The first day focused on aspects of data life cycle. Prof. Peter Fox gave a talk on the various stages of a data life cycle and presented a couple of data life cycle models. The talk was well received. Some of the slides he presented, especially the “data-knowledge-information” diagram and the “pyramid of data and its audiences” were referenced at various points in the breakout session I attended. While most members reached a consensus on a life cycle model similar to the one suggested by Prof. Fox, some members suggested addition of a “disposal” and a “data definition” stage. There were also suggestions to have two separate value streams for data. Gaps in the life cycle were investigated. Many participants highlighted the need for incentives for better data management.

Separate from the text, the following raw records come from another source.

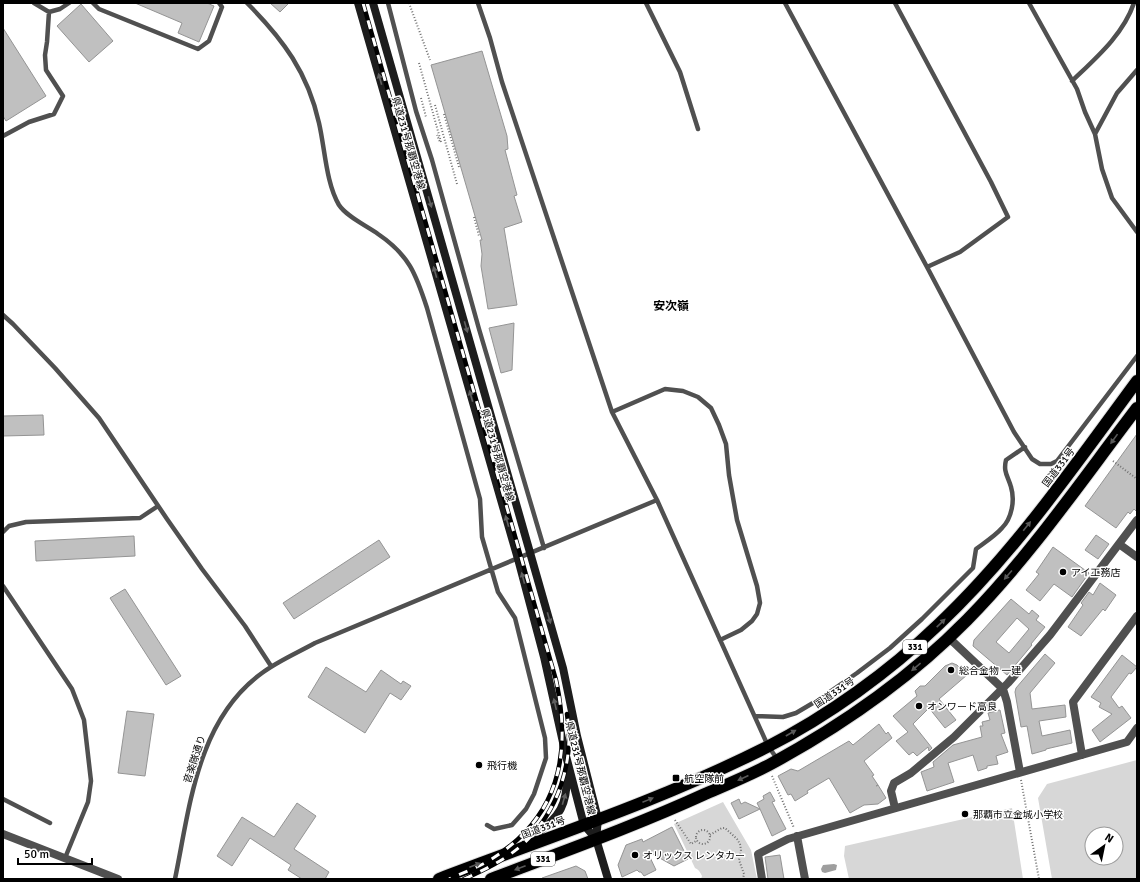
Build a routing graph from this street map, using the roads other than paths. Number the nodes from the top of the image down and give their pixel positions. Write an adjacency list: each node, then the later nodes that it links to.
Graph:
1 (34, 3): 15 (lane)
2 (69, 3): 15 (lane)
3 (94, 3): 4 (lane)
4 (219, 3)
5 (247, 3): 38 (lane)
6 (358, 3): 37 (main road, 県道231号那覇空港線, one-way to 6)
7 (373, 3): 35 (main road, 県道231号那覇空港線, one-way to 35)
8 (388, 3): 34 (lane)
9 (478, 3): 27 (lane)
10 (646, 3): 18 (lane)
11 (785, 3): 22 (lane)
12 (895, 3): 22 (lane)
13 (1029, 3): 17 (lane)
14 (1134, 3): 17 (lane)
15 (49, 12): 20 (lane)
16 (1137, 70): 19 (lane)
17 (1072, 81): 19 (lane)
18 (698, 129)
19 (1095, 134): 21 (lane)
20 (3, 136)
21 (1137, 232)
22 (927, 267): 28 (lane)
23 (3, 315): 30 (lane)
24 (1137, 356): 28 (lane)
25 (1137, 381): 47 (highway, 国道331号 / 331, one-way to 25)
26 (1137, 408): 41 (highway, 331, one-way to 41)
27 (612, 412): 29 (lane); 42 (lane)
28 (1024, 447): 45 (lane)
29 (658, 500): 34 (lane, 音楽隊通り); 42 (lane)
30 (158, 506): 32 (lane); 43 (lane)
31 (1137, 520): 33 (street)
32 (3, 532)
33 (1119, 544): 36 (street); 44 (street)
34 (544, 548): 35 (lane, 音楽隊通り)
35 (530, 554): 37 (lane, 音楽隊通り); 54 (main road, 県道231号那覇空港線, one-way to 54)
36 (1137, 557)
37 (518, 559): 38 (lane, 音楽隊通り); 49 (main road, 県道231号那覇空港線, one-way to 37)
38 (491, 570): 43 (lane, 音楽隊通り); 57 (lane)
39 (3, 586): 62 (lane)
40 (1137, 616): 48 (street)
41 (949, 638): 44 (street); 50 (highway, 331, one-way to 50)
42 (720, 640): 45 (lane)
43 (271, 666): 64 (lane, 音楽隊通り)
44 (1003, 689): 51 (street); 53 (street)
45 (755, 716): 47 (lane)
46 (1137, 728): 48 (street)
47 (768, 746): 50 (lane); 54 (highway, 国道331号 / 331, one-way to 47)
48 (1082, 755): 51 (street)
49 (566, 756): 56 (main road, 県道231号那覇空港線); 61 (main road, one-way to 49)
50 (778, 760): 60 (highway, 331, one-way to 60)
51 (1020, 772): 53 (street)
52 (3, 799): 55 (lane)
53 (895, 808): 59 (street)
54 (598, 819): 56 (highway, 国道331号 / 331); 60 (main road, 県道231号那覇空港線)
55 (50, 823)
56 (584, 824): 60 (main road, 県道231号那覇空港線); 61 (highway, 国道331号 / 331)
57 (487, 825)
58 (3, 834): 62 (street)
59 (797, 836): 68 (street); 69 (street)
60 (596, 839): 66 (highway, 331, one-way to 66); 67 (main road)
61 (521, 848): 65 (highway, 国道331号 / 331, one-way to 61)
62 (65, 858): 63 (street)
63 (118, 879)
64 (175, 879)
65 (438, 879)
66 (491, 879)
67 (608, 879)
68 (762, 879)
69 (805, 879)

The Second day started with reports from the data life cycle breakouts. Following the reports, Jim Barret gave a talk on “GeoSpatial Integration”. He suggested a systematic collaborative effort towards data integration and proposed building and publishing a national supply chain plan for data. Rich Signell, USGS, chaired our breakout. To concur with Prof. Fox’s metaphor – “Dead fruit lying on the ground”, our team highlighted successful data integration efforts at OGC and UniData and discussed the importance of communicating those standards to the community. Rich Signell also pointed out the huge demand for people trained in producing quality data.

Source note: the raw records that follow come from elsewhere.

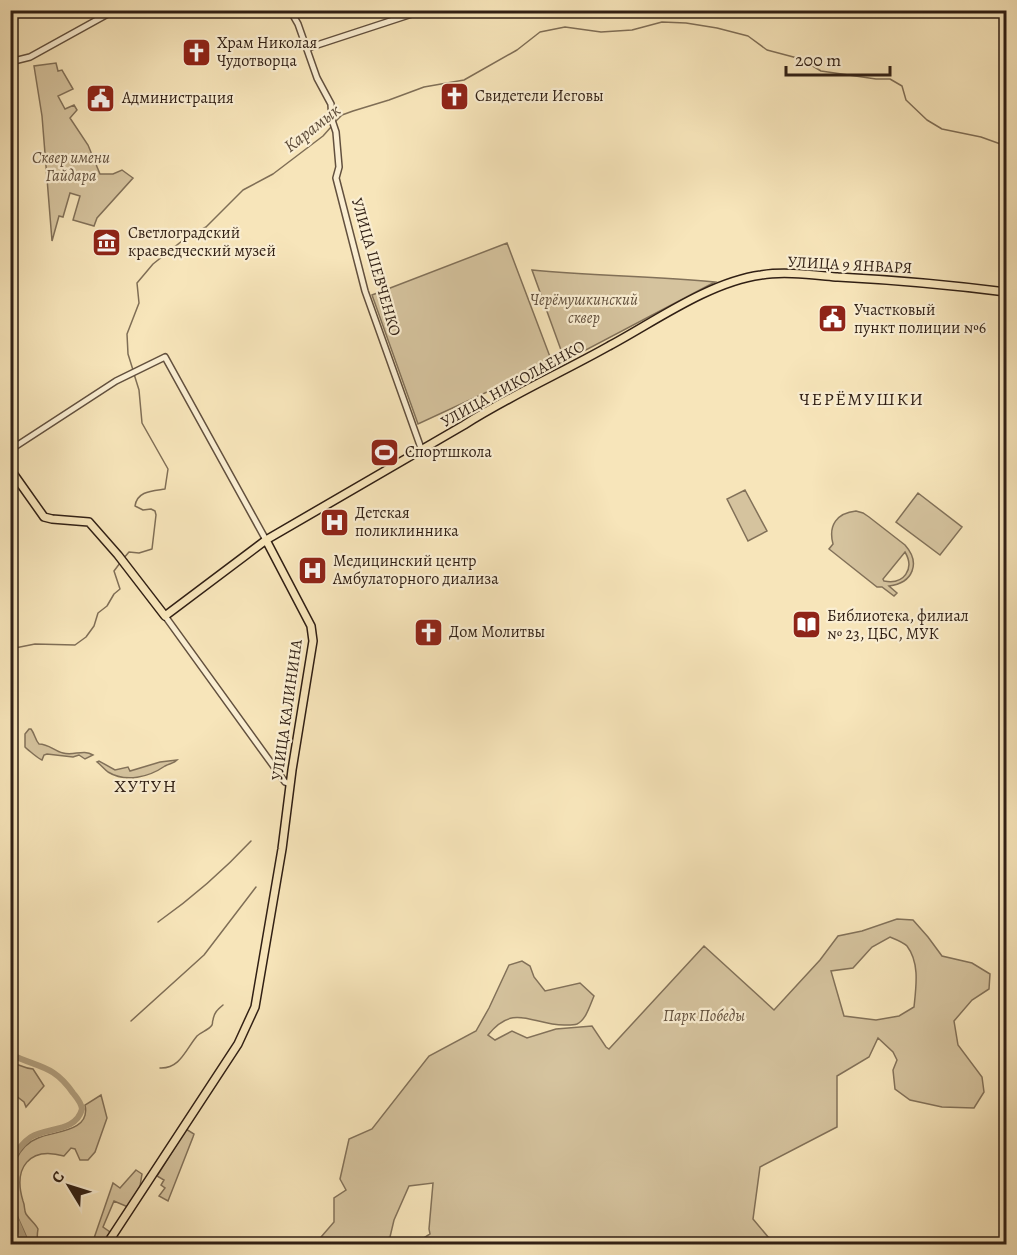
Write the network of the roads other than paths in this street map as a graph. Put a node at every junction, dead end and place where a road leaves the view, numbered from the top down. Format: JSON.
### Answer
{"nodes":[{"id":1,"x":116,"y":10,"type":"edge"},
{"id":2,"x":290,"y":10,"type":"edge"},
{"id":3,"x":412,"y":10,"type":"edge"},
{"id":4,"x":424,"y":10,"type":"edge"},
{"id":5,"x":305,"y":46,"type":"junction"},
{"id":6,"x":10,"y":62,"type":"edge"},
{"id":7,"x":740,"y":281,"type":"joint"},
{"id":8,"x":1006,"y":294,"type":"edge"},
{"id":9,"x":696,"y":298,"type":"joint"},
{"id":10,"x":10,"y":450,"type":"edge"},
{"id":11,"x":422,"y":452,"type":"junction"},
{"id":12,"x":10,"y":469,"type":"edge"},
{"id":13,"x":264,"y":541,"type":"junction"},
{"id":14,"x":165,"y":616,"type":"junction"},
{"id":15,"x":289,"y":784,"type":"junction"},
{"id":16,"x":106,"y":1245,"type":"edge"}],
"edges":[{"from":1,"to":6,"type":"street"},
{"from":2,"to":5,"type":"street","name":"УЛИЦА ШЕВЧЕНКО"},
{"from":3,"to":5,"type":"street"},
{"from":4,"to":5,"type":"street"},
{"from":5,"to":11,"type":"street","name":"УЛИЦА ШЕВЧЕНКО"},
{"from":7,"to":8,"type":"main road","name":"УЛИЦА 9 ЯНВАРЯ"},
{"from":7,"to":11,"type":"main road","name":"УЛИЦА НИКОЛАЕНКО"},
{"from":8,"to":9,"type":"main road","name":"УЛИЦА 9 ЯНВАРЯ"},
{"from":9,"to":11,"type":"main road","name":"УЛИЦА НИКОЛАЕНКО"},
{"from":10,"to":13,"type":"street","name":"УЛИЦА КАЛИНИНА"},
{"from":11,"to":13,"type":"main road","name":"УЛИЦА НИКОЛАЕНКО"},
{"from":12,"to":14,"type":"main road"},
{"from":13,"to":14,"type":"main road","name":"УЛИЦА НИКОЛАЕНКО"},
{"from":13,"to":15,"type":"main road","name":"УЛИЦА КАЛИНИНА"},
{"from":14,"to":15,"type":"street"},
{"from":15,"to":16,"type":"main road"},
{"from":15,"to":16,"type":"main road","name":"УЛИЦА КАЛИНИНА"}]}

The Data Citation breakout was my personal favorite. Mark Parsons from NSIDC presented his hypothesis that “~80% of citation scenarios for geospatial data can be addressed with basic citations”. He gave us a homework exercise to come up with citations for 3 use cases. In my breakout group, we split up into small 3 person subgroups. I teamed up with Rich Signell and Ben Lewis. I presented a use case featuring an EPA data set ( How do we cite data from http://www.epa.gov/cgi-bin/htmSQL/mxplorer/query_daily.hsql?poll=42101&msaorcountyName=1&msaorcountyValue=1). Rich Signell showed one of his use cases – a data set in a THREDDS server, which had the same scientific content available in different file formats. Signell raised questions about granularity of citation. Our group also discussed the possibility of using SHA-1 hash values as identifiers to avoid having a central authority having control over identifiers. Personally, I feel a DOI or Handle – like identifier would be the best option, as it would act as both an identifier and a locator with the benefits of persistence. Bruce Barkstrom asked questions about lineage of data citations. As presented in one of the breakout reports, if we use information in a map built from 100 datasets, do we cite the map or the 100 datasets? Many research questions were thrown in the breakout. The breakout session was an excellent opportunity for me to come up with additional use cases and get an idea of the issues around data citation.

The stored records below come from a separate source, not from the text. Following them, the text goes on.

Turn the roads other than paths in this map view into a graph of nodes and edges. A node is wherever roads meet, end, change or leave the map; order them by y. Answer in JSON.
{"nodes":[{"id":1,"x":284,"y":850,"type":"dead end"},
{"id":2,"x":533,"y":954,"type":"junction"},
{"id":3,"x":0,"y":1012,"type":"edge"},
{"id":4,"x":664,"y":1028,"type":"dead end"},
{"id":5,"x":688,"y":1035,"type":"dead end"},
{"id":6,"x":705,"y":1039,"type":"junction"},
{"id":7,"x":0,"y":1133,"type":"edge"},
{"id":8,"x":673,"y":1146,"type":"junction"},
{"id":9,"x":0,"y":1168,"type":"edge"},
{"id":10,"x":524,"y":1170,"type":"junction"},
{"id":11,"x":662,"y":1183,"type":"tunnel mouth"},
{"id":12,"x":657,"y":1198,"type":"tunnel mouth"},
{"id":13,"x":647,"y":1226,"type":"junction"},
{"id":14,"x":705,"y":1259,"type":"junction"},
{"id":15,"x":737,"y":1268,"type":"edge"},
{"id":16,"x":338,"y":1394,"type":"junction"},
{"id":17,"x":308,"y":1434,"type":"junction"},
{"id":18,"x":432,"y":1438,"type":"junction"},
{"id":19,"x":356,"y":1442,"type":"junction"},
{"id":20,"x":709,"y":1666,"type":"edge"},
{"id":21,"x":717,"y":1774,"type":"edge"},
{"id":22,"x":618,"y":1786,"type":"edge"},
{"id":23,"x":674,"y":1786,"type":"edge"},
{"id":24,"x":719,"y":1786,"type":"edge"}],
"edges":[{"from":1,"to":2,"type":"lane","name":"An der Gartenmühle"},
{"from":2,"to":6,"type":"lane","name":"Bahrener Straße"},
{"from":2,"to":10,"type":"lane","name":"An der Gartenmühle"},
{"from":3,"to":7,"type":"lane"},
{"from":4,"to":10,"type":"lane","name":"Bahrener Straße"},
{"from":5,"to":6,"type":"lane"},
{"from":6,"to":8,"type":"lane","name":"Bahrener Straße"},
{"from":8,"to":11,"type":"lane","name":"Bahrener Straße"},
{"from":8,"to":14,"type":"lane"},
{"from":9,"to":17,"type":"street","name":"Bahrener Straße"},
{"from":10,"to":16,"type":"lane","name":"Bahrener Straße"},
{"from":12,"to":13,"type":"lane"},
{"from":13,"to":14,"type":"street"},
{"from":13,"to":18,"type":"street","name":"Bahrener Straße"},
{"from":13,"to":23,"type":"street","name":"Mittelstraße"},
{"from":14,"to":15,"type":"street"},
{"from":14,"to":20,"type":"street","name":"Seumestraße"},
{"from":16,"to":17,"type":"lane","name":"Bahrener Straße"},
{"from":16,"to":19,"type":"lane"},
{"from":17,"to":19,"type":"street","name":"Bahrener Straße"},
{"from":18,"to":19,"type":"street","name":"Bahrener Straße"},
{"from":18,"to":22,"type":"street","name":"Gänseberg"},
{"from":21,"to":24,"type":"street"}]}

Apart from the workshop’s central theme, I also had various semantic web and provenance related discussions with various participants. I met people who were very interested in provenance concepts. Provenance was a hot topic of discussion in both the data life cycle and data citation breakouts. I had discussions about PML and the Inference Web with folks from ORNL and Harvard. They were very excited about it and showed lot of interest. There seems to be a huge interest and demand for tools facilitating Provenance collection and integration. People are showing a lot of interest in tools like csv2rdf4lod, which has built-in provenance support. There was also a lot of interest in using semantic web technologies for GeoInformatics.
The workshop has given me a lot of insight into data citations, life cycle and integration. I hope to make best use of this experience in my efforts to come up with proper data citation methods. People need incentives to produce quality data and Data Citations could be the answer.